Pode-se considerar que o processo cognitivo, estudado segundo a Semiótica, 
mostra-se importante, principalmente pela necessidade de se acompanhar os efeitos 
que a comunicação expressa, seja no âmbito visual, tátil, olfativo, degustativo ou 
sonoro. A cultura está em constante mudança e por isso a interpretação sobre coisas 
e aspectos presentes no mundo também muda, assim é necessário manter análises 
periódicas e identificação dos valores codificados, possibilitando a alteração dos 
signos para gerar novos símbolos e significados, segundo a natureza e a cultura. 
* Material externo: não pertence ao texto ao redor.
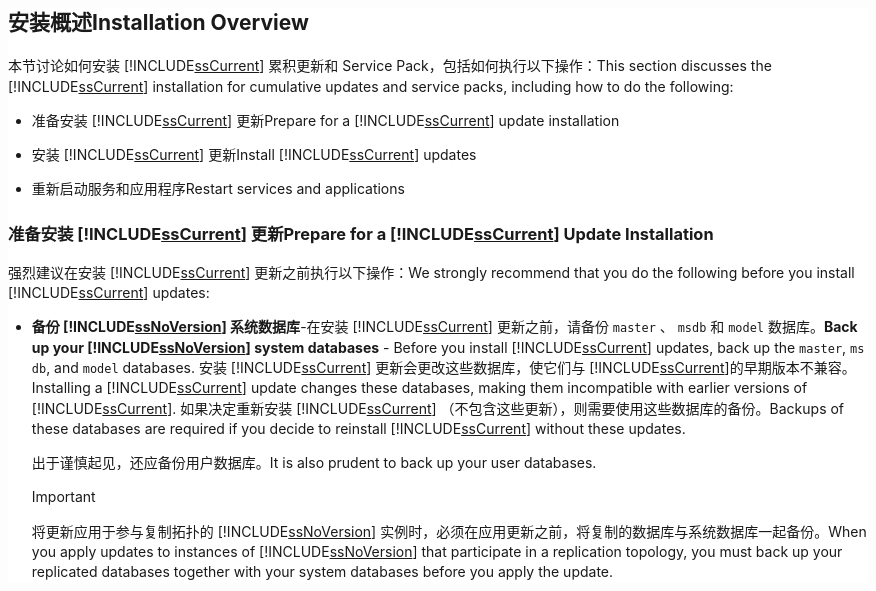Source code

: ## <a name="installation-overview"></a><span data-ttu-id="f2c34-125">安装概述</span><span class="sxs-lookup"><span data-stu-id="f2c34-125">Installation Overview</span></span>  
 <span data-ttu-id="f2c34-126">本节讨论如何安装 [!INCLUDE[ssCurrent](../../includes/sscurrent-md.md)] 累积更新和 Service Pack，包括如何执行以下操作：</span><span class="sxs-lookup"><span data-stu-id="f2c34-126">This section discusses the [!INCLUDE[ssCurrent](../../includes/sscurrent-md.md)] installation for cumulative updates and service packs, including how to do the following:</span></span>  
  
-   <span data-ttu-id="f2c34-127">准备安装 [!INCLUDE[ssCurrent](../../includes/sscurrent-md.md)] 更新</span><span class="sxs-lookup"><span data-stu-id="f2c34-127">Prepare for a [!INCLUDE[ssCurrent](../../includes/sscurrent-md.md)] update installation</span></span>  
  
-   <span data-ttu-id="f2c34-128">安装 [!INCLUDE[ssCurrent](../../includes/sscurrent-md.md)] 更新</span><span class="sxs-lookup"><span data-stu-id="f2c34-128">Install [!INCLUDE[ssCurrent](../../includes/sscurrent-md.md)] updates</span></span>  
  
-   <span data-ttu-id="f2c34-129">重新启动服务和应用程序</span><span class="sxs-lookup"><span data-stu-id="f2c34-129">Restart services and applications</span></span>  
  
### <a name="prepare-for-a-sscurrent-update-installation"></a><span data-ttu-id="f2c34-130">准备安装 [!INCLUDE[ssCurrent](../../includes/sscurrent-md.md)] 更新</span><span class="sxs-lookup"><span data-stu-id="f2c34-130">Prepare for a [!INCLUDE[ssCurrent](../../includes/sscurrent-md.md)] Update Installation</span></span>  
 <span data-ttu-id="f2c34-131">强烈建议在安装 [!INCLUDE[ssCurrent](../../includes/sscurrent-md.md)] 更新之前执行以下操作：</span><span class="sxs-lookup"><span data-stu-id="f2c34-131">We strongly recommend that you do the following before you install [!INCLUDE[ssCurrent](../../includes/sscurrent-md.md)] updates:</span></span>  
  
-   <span data-ttu-id="f2c34-132">**备份 [!INCLUDE[ssNoVersion](../../includes/ssnoversion-md.md)] 系统数据库**-在安装 [!INCLUDE[ssCurrent](../../includes/sscurrent-md.md)] 更新之前，请备份 `master` 、 `msdb` 和 `model` 数据库。</span><span class="sxs-lookup"><span data-stu-id="f2c34-132">**Back up your [!INCLUDE[ssNoVersion](../../includes/ssnoversion-md.md)] system databases** - Before you install [!INCLUDE[ssCurrent](../../includes/sscurrent-md.md)] updates, back up the `master`, `msdb`, and `model` databases.</span></span> <span data-ttu-id="f2c34-133">安装 [!INCLUDE[ssCurrent](../../includes/sscurrent-md.md)] 更新会更改这些数据库，使它们与 [!INCLUDE[ssCurrent](../../includes/sscurrent-md.md)]的早期版本不兼容。</span><span class="sxs-lookup"><span data-stu-id="f2c34-133">Installing a [!INCLUDE[ssCurrent](../../includes/sscurrent-md.md)] update changes these databases, making them incompatible with earlier versions of [!INCLUDE[ssCurrent](../../includes/sscurrent-md.md)].</span></span> <span data-ttu-id="f2c34-134">如果决定重新安装 [!INCLUDE[ssCurrent](../../includes/sscurrent-md.md)] （不包含这些更新），则需要使用这些数据库的备份。</span><span class="sxs-lookup"><span data-stu-id="f2c34-134">Backups of these databases are required if you decide to reinstall [!INCLUDE[ssCurrent](../../includes/sscurrent-md.md)] without these updates.</span></span>  
  
     <span data-ttu-id="f2c34-135">出于谨慎起见，还应备份用户数据库。</span><span class="sxs-lookup"><span data-stu-id="f2c34-135">It is also prudent to back up your user databases.</span></span>  
  
    > [!IMPORTANT]  
    >  <span data-ttu-id="f2c34-136">将更新应用于参与复制拓扑的 [!INCLUDE[ssNoVersion](../../includes/ssnoversion-md.md)] 实例时，必须在应用更新之前，将复制的数据库与系统数据库一起备份。</span><span class="sxs-lookup"><span data-stu-id="f2c34-136">When you apply updates to instances of [!INCLUDE[ssNoVersion](../../includes/ssnoversion-md.md)] that participate in a replication topology, you must back up your replicated databases together with your system databases before you apply the update.</span></span>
Ainda que possa gerar distintos pesos de relevância em seus usuários, a 
campanha anti-tabagista é eficaz no que diz respeito a levantar discussões sobre o 
tema. As mensagens reforçam os malefícios causados pelo uso de cigarros, alertando 
para as consequências provocadas. De maneira global, a campanha parte de duas 
fontes de expressividade principais, primeiramente por meio da imagem, o primeiro 
contato do observador e depois pela leitura do texto, que sintetiza e reforça a ideia 
expressa nas fotos. A escolha por diversas imagens para a campanha em vez de 
apenas uma, demonstra que os agentes responsáveis por sua criação e divulgação 
compreendem a diversidade cultural em que seus usuários se veem inseridos, mesmo 
que isso signifique enfraquecer a mensagem principal, diluindo seu conteúdo em 
diferentes abordagens individuais. 
Por fim, espera-se que esse estudo contribua para a compreensão da 
necessidade de se acompanhar campanhas publicitárias, propagandas, entre outros 
para se alcançar da forma cada vez mais proveitosa resultados na sociedade e nos 
indivíduos que a compõe. 
Referências 
INCA. Instituto Nacional de Câncer. Tabagismo no mundo. Disponível em: 
<http://www.inca.gov.br/tabagismo/>. Acesso em: 16 de setembro de 2012. 
MINISTÉRIO DA SAÚDE. Tabagismo. Disponível em: 
<http://portal.saude.gov.br/portal/saude/visualizar_texto.cfm?idtxt=29479>. Acesso em: 
16 de setembro de 2012. 
NIEMEYER, Lucy. Elementos de semiótica aplicados ao design. Rio de Janeiro: 
2AB, 2009. 
NÖTH, Winfried. Panorama da Semiótica: de Platão a Peirce. São Paulo: 
Annablume, 1995. 
PEIRCE, Charles S. Semiótica. São Paulo: Perspectiva, 1999. 
SANTAELLA, Lucia. O que é Semiótica. São Paulo: Brasiliense, 2007. 
SANTAELLA, Lucia. Semiótica aplicada. Ed. Thomson, São Paulo: 2002.